En su análisis, el equipo de Arcarons aborda una simulación económica del posible coste de una Renta Básica para la Comunidad Autónoma de Euskadi (CAE) a partir, entre otras fuentes, de una aproximación propia a los datos de la Encuesta de Pobreza y Desigualdades Sociales (EPDS). Se trata de una encuesta desarrollada en Euskadi, como estadística oficial, desde 1996. En 1986, se realizó una aproximación similar que sirvió como detonante del proceso que dio lugar a la introducción de un sistema de Rentas Mínimas en esta comunidad autónoma.

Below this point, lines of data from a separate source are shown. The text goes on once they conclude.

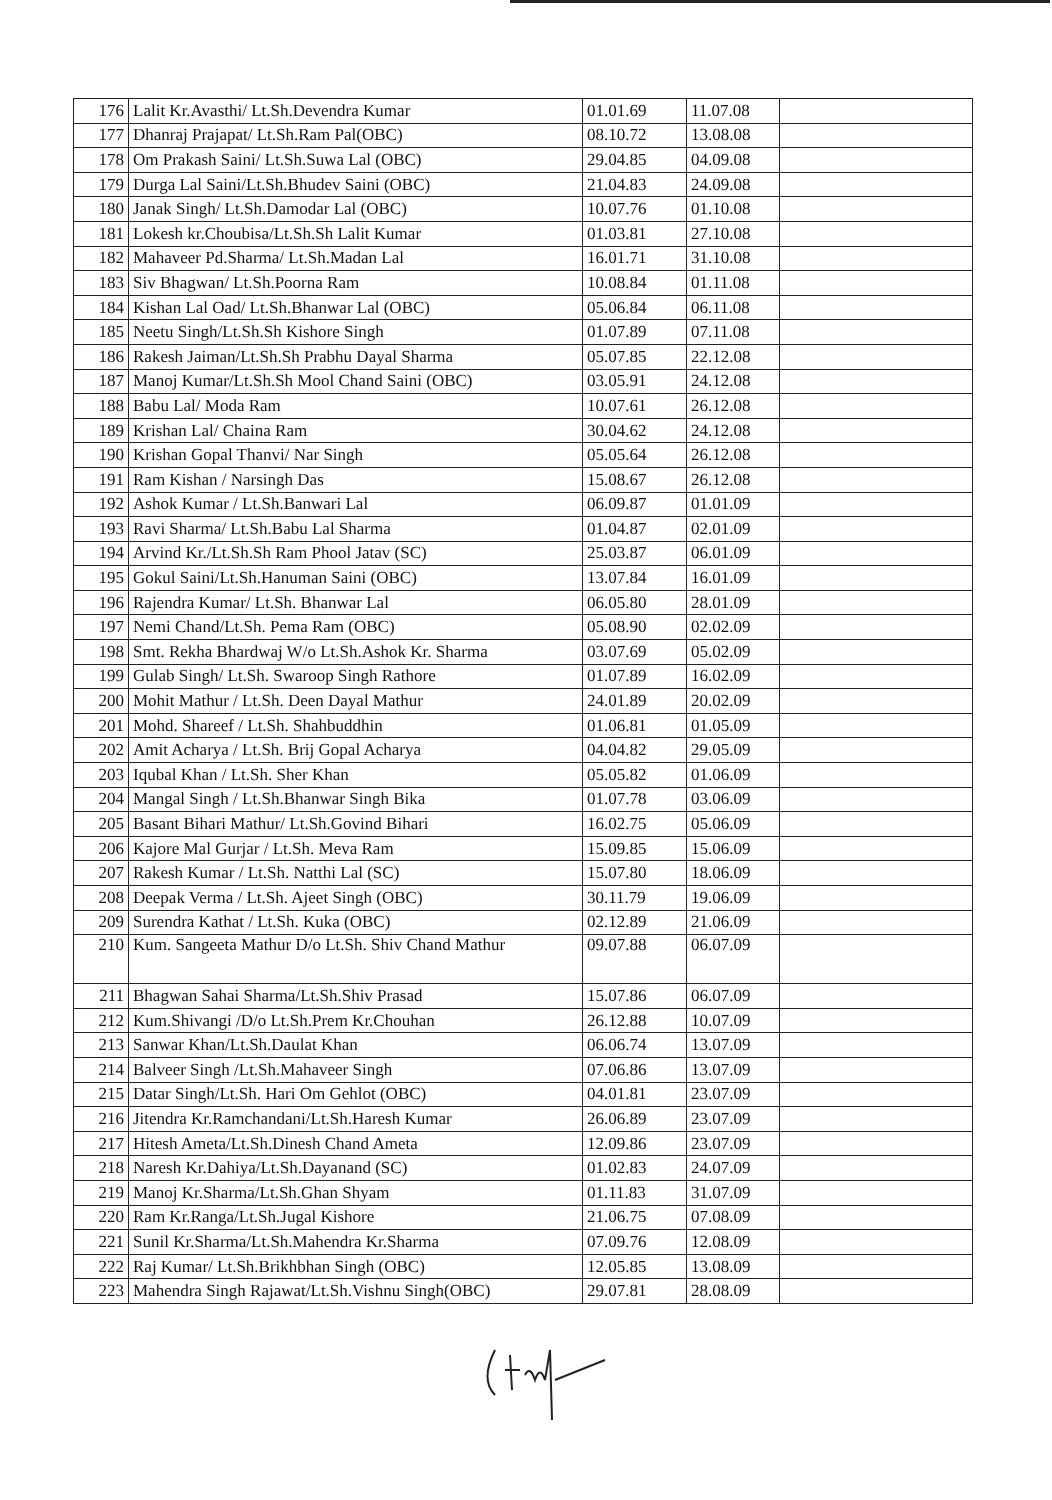| 176 | Lalit Kr.Avasthi/ Lt.Sh.Devendra Kumar | 01.01.69 | 11.07.08 | |
| 177 | Dhanraj Prajapat/ Lt.Sh.Ram Pal(OBC) | 08.10.72 | 13.08.08 | |
| 178 | Om Prakash Saini/ Lt.Sh.Suwa Lal (OBC) | 29.04.85 | 04.09.08 | |
| 179 | Durga Lal Saini/Lt.Sh.Bhudev Saini (OBC) | 21.04.83 | 24.09.08 | |
| 180 | Janak Singh/ Lt.Sh.Damodar Lal (OBC) | 10.07.76 | 01.10.08 | |
| 181 | Lokesh kr.Choubisa/Lt.Sh.Sh Lalit Kumar | 01.03.81 | 27.10.08 | |
| 182 | Mahaveer Pd.Sharma/ Lt.Sh.Madan Lal | 16.01.71 | 31.10.08 | |
| 183 | Siv Bhagwan/ Lt.Sh.Poorna Ram | 10.08.84 | 01.11.08 | |
| 184 | Kishan Lal Oad/ Lt.Sh.Bhanwar Lal (OBC) | 05.06.84 | 06.11.08 | |
| 185 | Neetu Singh/Lt.Sh.Sh Kishore Singh | 01.07.89 | 07.11.08 | |
| 186 | Rakesh Jaiman/Lt.Sh.Sh Prabhu Dayal Sharma | 05.07.85 | 22.12.08 | |
| 187 | Manoj Kumar/Lt.Sh.Sh Mool Chand Saini (OBC) | 03.05.91 | 24.12.08 | |
| 188 | Babu Lal/ Moda Ram | 10.07.61 | 26.12.08 | |
| 189 | Krishan Lal/ Chaina Ram | 30.04.62 | 24.12.08 | |
| 190 | Krishan Gopal Thanvi/ Nar Singh | 05.05.64 | 26.12.08 | |
| 191 | Ram Kishan / Narsingh Das | 15.08.67 | 26.12.08 | |
| 192 | Ashok Kumar / Lt.Sh.Banwari Lal | 06.09.87 | 01.01.09 | |
| 193 | Ravi Sharma/ Lt.Sh.Babu Lal Sharma | 01.04.87 | 02.01.09 | |
| 194 | Arvind Kr./Lt.Sh.Sh Ram Phool Jatav (SC) | 25.03.87 | 06.01.09 | |
| 195 | Gokul Saini/Lt.Sh.Hanuman Saini (OBC) | 13.07.84 | 16.01.09 | |
| 196 | Rajendra Kumar/ Lt.Sh. Bhanwar Lal | 06.05.80 | 28.01.09 | |
| 197 | Nemi Chand/Lt.Sh. Pema Ram (OBC) | 05.08.90 | 02.02.09 | |
| 198 | Smt. Rekha Bhardwaj W/o Lt.Sh.Ashok Kr. Sharma | 03.07.69 | 05.02.09 | |
| 199 | Gulab Singh/ Lt.Sh. Swaroop Singh Rathore | 01.07.89 | 16.02.09 | |
| 200 | Mohit Mathur / Lt.Sh. Deen Dayal Mathur | 24.01.89 | 20.02.09 | |
| 201 | Mohd. Shareef / Lt.Sh. Shahbuddhin | 01.06.81 | 01.05.09 | |
| 202 | Amit Acharya / Lt.Sh. Brij Gopal Acharya | 04.04.82 | 29.05.09 | |
| 203 | Iqubal Khan / Lt.Sh. Sher Khan | 05.05.82 | 01.06.09 | |
| 204 | Mangal Singh / Lt.Sh.Bhanwar Singh Bika | 01.07.78 | 03.06.09 | |
| 205 | Basant Bihari Mathur/ Lt.Sh.Govind Bihari | 16.02.75 | 05.06.09 | |
| 206 | Kajore Mal Gurjar / Lt.Sh. Meva Ram | 15.09.85 | 15.06.09 | |
| 207 | Rakesh Kumar / Lt.Sh. Natthi Lal (SC) | 15.07.80 | 18.06.09 | |
| 208 | Deepak Verma / Lt.Sh. Ajeet Singh (OBC) | 30.11.79 | 19.06.09 | |
| 209 | Surendra Kathat / Lt.Sh. Kuka (OBC) | 02.12.89 | 21.06.09 | |
| 210 | Kum. Sangeeta Mathur D/o Lt.Sh. Shiv Chand Mathur | 09.07.88 | 06.07.09 | |
| 211 | Bhagwan Sahai Sharma/Lt.Sh.Shiv Prasad | 15.07.86 | 06.07.09 | |
| 212 | Kum.Shivangi /D/o Lt.Sh.Prem Kr.Chouhan | 26.12.88 | 10.07.09 | |
| 213 | Sanwar Khan/Lt.Sh.Daulat Khan | 06.06.74 | 13.07.09 | |
| 214 | Balveer Singh /Lt.Sh.Mahaveer Singh | 07.06.86 | 13.07.09 | |
| 215 | Datar Singh/Lt.Sh. Hari Om Gehlot (OBC) | 04.01.81 | 23.07.09 | |
| 216 | Jitendra Kr.Ramchandani/Lt.Sh.Haresh Kumar | 26.06.89 | 23.07.09 | |
| 217 | Hitesh Ameta/Lt.Sh.Dinesh Chand Ameta | 12.09.86 | 23.07.09 | |
| 218 | Naresh Kr.Dahiya/Lt.Sh.Dayanand (SC) | 01.02.83 | 24.07.09 | |
| 219 | Manoj Kr.Sharma/Lt.Sh.Ghan Shyam | 01.11.83 | 31.07.09 | |
| 220 | Ram Kr.Ranga/Lt.Sh.Jugal Kishore | 21.06.75 | 07.08.09 | |
| 221 | Sunil Kr.Sharma/Lt.Sh.Mahendra Kr.Sharma | 07.09.76 | 12.08.09 | |
| 222 | Raj Kumar/ Lt.Sh.Brikhbhan Singh (OBC) | 12.05.85 | 13.08.09 | |
| 223 | Mahendra Singh Rajawat/Lt.Sh.Vishnu Singh(OBC) | 29.07.81 | 28.08.09 | |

No es mi intención, en este documento, entrar al fondo de la cuestión planteada en el texto del grupo de Arcarons, ni respecto a su modelo de Renta Básica ni sobre aspectos específicos de la polémica planteada. Mi principal preocupación es, a partir de la EPDS 2014, analizar las implicaciones económicas para Euskadi del objetivo de protección que se plantea en la propuesta del grupo de Arcarons. En este contexto, abordaré igualmente los resultados comparados de la protección propuesta por los autores y la ofrecida en la práctica por la RGI en vigor en Euskadi en 2014.

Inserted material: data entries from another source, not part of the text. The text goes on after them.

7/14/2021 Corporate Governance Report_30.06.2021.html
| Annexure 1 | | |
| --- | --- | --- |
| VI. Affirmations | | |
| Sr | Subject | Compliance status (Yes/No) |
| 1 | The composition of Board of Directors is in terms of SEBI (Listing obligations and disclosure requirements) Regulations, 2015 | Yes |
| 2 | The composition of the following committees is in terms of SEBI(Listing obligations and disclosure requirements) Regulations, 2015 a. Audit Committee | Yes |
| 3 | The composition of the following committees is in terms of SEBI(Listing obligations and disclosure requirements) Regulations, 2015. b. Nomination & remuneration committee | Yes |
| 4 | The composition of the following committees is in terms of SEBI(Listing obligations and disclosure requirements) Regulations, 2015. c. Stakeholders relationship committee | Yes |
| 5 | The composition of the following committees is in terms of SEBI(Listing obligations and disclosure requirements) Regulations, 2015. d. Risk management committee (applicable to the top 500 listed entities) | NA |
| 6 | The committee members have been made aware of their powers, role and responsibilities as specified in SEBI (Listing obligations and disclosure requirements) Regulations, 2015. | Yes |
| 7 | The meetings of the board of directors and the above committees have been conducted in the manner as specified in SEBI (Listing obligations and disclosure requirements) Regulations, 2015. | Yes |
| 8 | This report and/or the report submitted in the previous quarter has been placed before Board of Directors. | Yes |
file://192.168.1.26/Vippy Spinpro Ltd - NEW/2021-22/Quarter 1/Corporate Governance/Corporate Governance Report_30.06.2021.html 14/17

Sobre la garantía de ingresos en Euskadi: referentes económicos para distintas alternativas

El objetivo de protección que plantea el grupo de Arcarons, al menos así se considerará a partir de aquí, es garantizar una renta neta de 7.902 euros anuales a personas mayores de 18 años (658,50 euros mensuales) y de 1.580,50 euros anuales a los menores de 18 años (131,71 euros mensuales).

Teniendo en cuenta que la EPDS trabaja con ingresos netos después de impuestos, para simplificar se analiza la cuestión en términos de contraste entre el objetivo de protección establecido y los ingresos netos disponibles por cada persona. De ellos únicamente se descuentan los recursos procedentes de prestaciones asistenciales de la propia CAE, además de las transferencias que se producen entre la propia sociedad. No es una aproximación, por tanto, al modelo estricto del grupo de Arcarons sino a las implicaciones –a partir de la EPDS 2014- de su propuesta de cuantías garantizadas, abordadas en términos netos, descontando los ingresos disponibles.

Como puede comprobarse en la tabla 1, de sustituirse por completo el sistema de prestaciones actuales del Estado en la CAE, el coste de llegar a la protección neta propuesta se situaría en 3.819,7 millones de euros, un 5,68% del PIB de la CAE en 2014. Si se descuenta el gasto en el actual sistema de prestaciones de Euskadi, el coste sería de un 5,12% del PIB. La diferencia de 0,56 puntos del PIB es inferior al 0,87% que representan las prestaciones del sistema vasco (RGI/PCV/AES, más todas las demás prestaciones CAE no relacionadas directamente con el sistema de garantía de ingresos). La razón es que parte de ellas llegan a personas con ingresos superiores a las cuantías garantizadas que se contemplan en la propuesta del grupo de Arcarons.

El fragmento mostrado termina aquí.